Menjadi Hindu Lebih Baik
*Menjadi
Lebih baik* kenapa kok bukan *menjadi
yang terbaik?* pertanyaan sederhana yang mungkin terbersit
dalam benak para pembaca sekalian. Ada suatu pesan moral dari rangkaian tiga
kata tersebut.
Menjadi lebih baik berarti kita menyadari sepenuhnya bahwa lawan kita adalah diri kita sendiri,
adalah perbuatan kita satu detik, satu jam, satu hari, satu bulan, satu tahun
atau satu kelahiran yang telah lalu. Ingat, musuh utama kita adalah diri kita
sendiri, ragadi musuh mapara ri hatya yo tonguanya
tan madoh reng awak. Jadi perang yang sesungguhnya adalah berperang dengan
diri kita sendiri, yaitu dengan enam sifat bawaan yang kita bawa sejak lahir yaitu Sad Ripu.

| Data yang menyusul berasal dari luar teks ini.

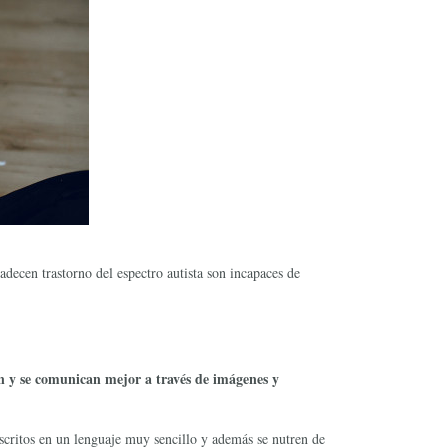
ecen trastorno del espectro autista son incapaces de
 y se comunican mejor a través de imágenes y
 escritos en un lenguaje muy sencillo y además se nutren de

Sifat – sifat tersebut hanya perlu di kendalikan, dan tidak untuk dihilangkan. Sifat – sifat tersebut jika mampu kita kendalikan,
maka ia akan mengantarkan kita pada tujuan (kemuliaan) tertinggi namun
jika ia tidak
terkendali dan bergerak secara liar maka ia pula yang akan mengantarkan kita
pada jurang penderitaan (kenistaan) yang paling rendah. *kāma eṣa krodha eṣa rajo-guṇa-samudbhavaḥ, mahāśano mahā-pāpmā viddhy enam
iha vairiṇam* nafsu dan amarah yang lahir dari
Raja Guna sangat merusak dan penuh dosa, ketahuilah bahwa keduanya itu adalah
musuh utama di bumi yang sangat merusak (Gita.III.37).
Jika kita ingin
menjadi yang terbaik, maka lawan kita adalah saudara kita, teman kita, atasan
atau bawahan kita, kesimpulannya adalah mereka – mereka yang ada di luar kita.

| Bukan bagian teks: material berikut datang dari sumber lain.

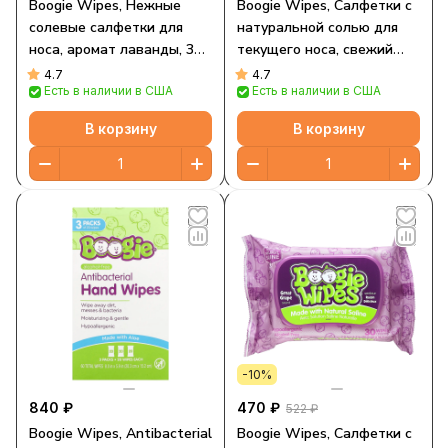
Boogie Wipes, Нежные
Boogie Wipes, Салфетки с
солевые салфетки для
натуральной солью для
носа, аромат лаванды, 30
текущего носа, свежий
салфеток
запах, 30 салфеток
4.7
4.7
Есть в наличии в США
Есть в наличии в США
В корзину
В корзину
-10%
840 ₽
470 ₽
522 ₽
Boogie Wipes, Antibacterial
Boogie Wipes, Салфетки с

Saat kita memilki keinginan untuk mengalahkan mereka agar kita menjadi yang
terbaik dalam hal apapun itu, maka disana mungkin dan hampir pasti
akan ada ketidak jujuran, akan ada kekerasan, akan ada penyiksaan
(himsa), dan bahkan mungkin juga akan ada
pembunuhan.
Oleh karena itu, saya mengajak bapak ibu
dan saudara – saudara sekalian untuk *menjadi lebih baik*. Didepan sudah disampaikan bahwa salah satu sebab kita terlahir kembali
adalah karena kekurangan kita, karena ketidak sempurnaan kita, *doṣo 'pyasti guna
'pyasti, nir doṣa naiva jayate, kardamādiva padmasya nāle doṣo 'sti kaṇṭakaiḥ*, bahwa manusia
lahir tidak ada yang sempurna, ada kekurangannya dan
ada juga kelebihannya,
seperti bunga seroja yang tumbuh di lumpur dahannya bersalah karena memiliki
duri halus yang membuat gatal (Slokantara sloka 79).
Sloka
tersebut *tidak* mengajarkan kita untuk menyerah pada nasib (takdir)

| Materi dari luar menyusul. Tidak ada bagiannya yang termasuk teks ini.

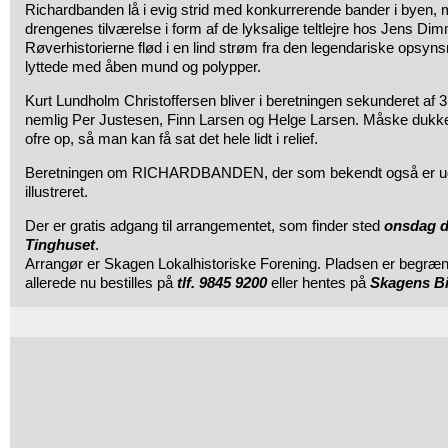
Richardbanden lå i evig strid med konkurrerende bander i byen, m
drengenes tilværelse i form af de lyksalige teltlejre hos Jens Di
Røverhistorierne flød i en lind strøm fra den legendariske opsy
lyttede med åben mund og polypper.
Kurt Lundholm Christoffersen bliver i beretningen sekunderet af 3 
nemlig Per Justesen, Finn Larsen og Helge Larsen. Måske dukke
ofre op, så man kan få sat det hele lidt i relief.
Beretningen om RICHARDBANDEN, der som bekendt også er udg
illustreret.
Der er gratis adgang til arrangementet, som finder sted
onsdag de
Tinghuset
.
Arrangør er Skagen Lokalhistoriske Forening. Pladsen er begræns
allerede nu bestilles på
tlf. 9845 9200
eller hentes på
Skagens Bi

dan menjadikan sloka tersebut sebagai senjata pada saat kita melakukan
kesalahan, tetapi *harus* memacu kita untuk
bisa mengalahkan semua kelemahan -
kelemahan yang ada dalam diri kita agar kita dapat
meningkatkan Kualitas diri untuk menjadi lebih
baik.
Sloka tersebut juga mengajarkan kepada
kita tentang
kerendahan hati agar tidak merasa
paling bisa, tidak merasa paling pintar, dan tidak merasa
paling benar.
.asapunike dumun semeton, Oṁ Śāntiḥ śāntiḥ śāntiḥ Oṁ, suksma.